A woman arrested by U.S. authorities on suspicion of mailing ricin-filled envelopes to President Donald Trump and to six individuals in Texas was due to appear before a federal judge in Buffalo, New York, on Tuesday.

The suspect, identified in court documents as Pascale Cecile Veronique Ferrier, 53, a resident of Canada’s Quebec province, was charged with making threats against the president of the United States.

The envelope addressed to Trump was intercepted on Friday at the White House mail sorting facility in Washington, where U.S. Postal Service personnel flagged it as suspicious and contacted the FBI, according to an FBI affidavit filed with the charging documents.

Government laboratory analysis of a white powdery substance contained in the envelope found it tested positive for the highly toxic poison ricin, the affidavit said.

The affidavit also said that the letter contained a message to Trump that read, in part: “I found a new name for you: ‘The Ugly Tyrant Clown.’ I hope you like it. You ruin [sic] USA and lead them to disaster.”

The message referred to the poison in the envelope as a “special gift,” adding that if it didn’t work, the sender might find a “better recipe for another poison” or resort to using a gun, according to the affidavit.

The affidavit accuses Ferrier of mailing six similar letters from Canada to Texas addressed to individuals working at prisons or detention centers where she had been incarcerated in 2019. It was not clear from the court documents whether any of those envelopes reached their intended destination. Ferrier was not charged in connection with them.

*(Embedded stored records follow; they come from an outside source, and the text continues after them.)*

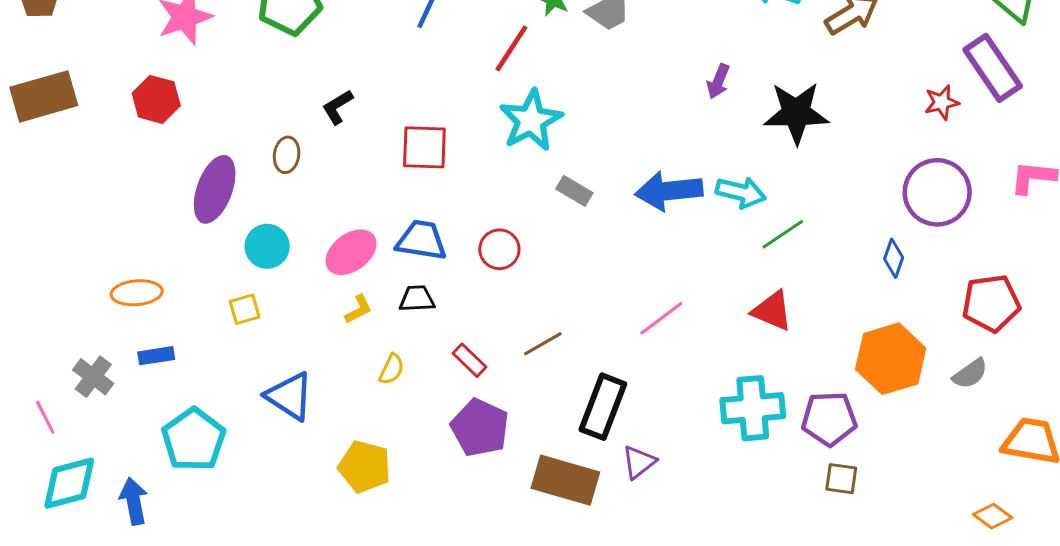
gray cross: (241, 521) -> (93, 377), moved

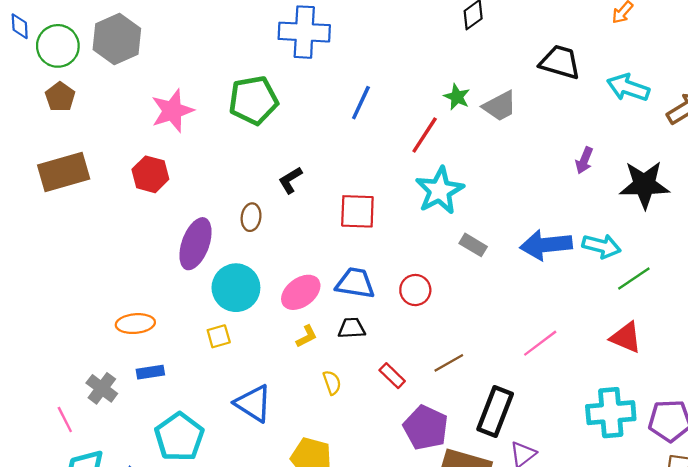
cyan circle: (267, 246) -> (236, 288), size x1.4
yellow semicircle: (391, 369) -> (332, 383), turned -45
purple pentagon: (480, 428) -> (426, 428), moved

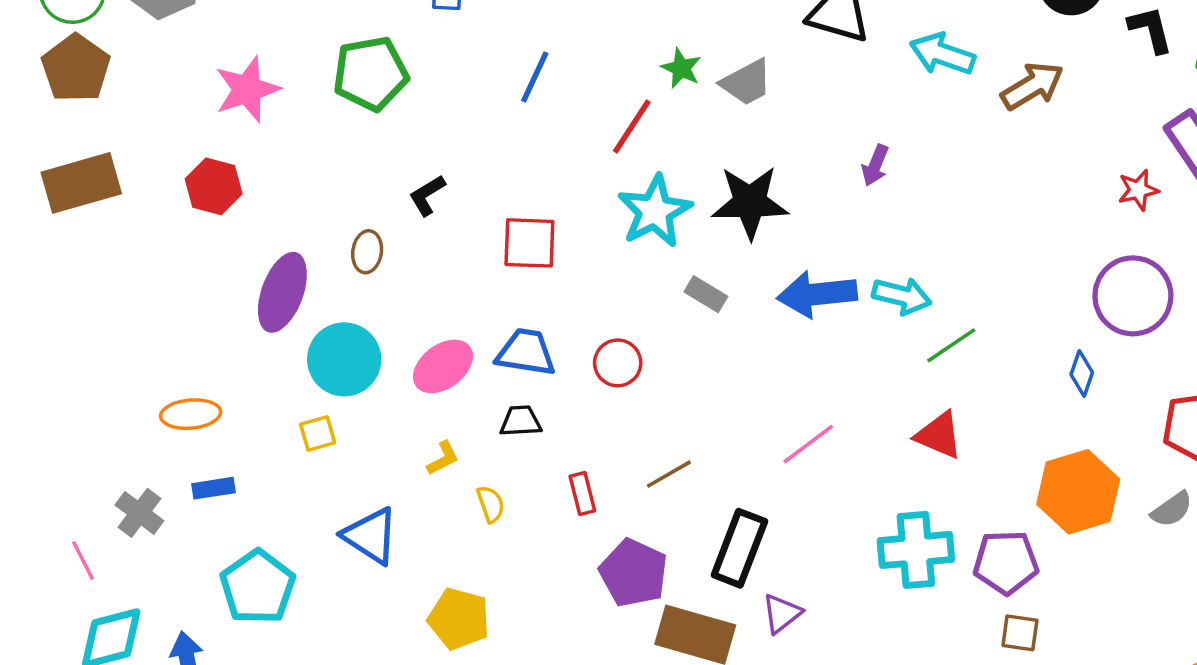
brown pentagon: (60, 97) -> (76, 68), size x1.5
black star: (644, 185) -> (750, 202), moved
yellow L-shape: (307, 336) -> (443, 458), moved
red rectangle: (392, 376) -> (582, 494), turned 32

U.S. authorities arrested Ferrier on the Canada-U.S. border on Sunday, at the so-called Peace Bridge that runs between Fort Erie, Ontario, and Buffalo. According to the FBI affidavit, she told U.S. Customs and Border Protection officers that she was “wanted by the FBI for the ricin letters,” and was found to be carrying a loaded firearm in her waistband, as well as a knife.

Canadian police on Monday searched an apartment in a Montreal suburb linked to the suspect. She has joint Canadian and French citizenship, two sources said.

She was due to make her initial court appearance before U.S. Magistrate Judge H. Kenneth Schroeder Jr. at 4 p.m. EDT (2000 GMT).

So far no evidence that she is linked to political, or extremist groups have been uncovered, law enforcement sources said.

Ricin is found naturally in castor beans, and turning it into a biological weapon would take a deliberate act. Ricin can cause death within 36 to 72 hours from exposure to an amount as small as a pinhead. No known antidote exists to reverse its toxic effects.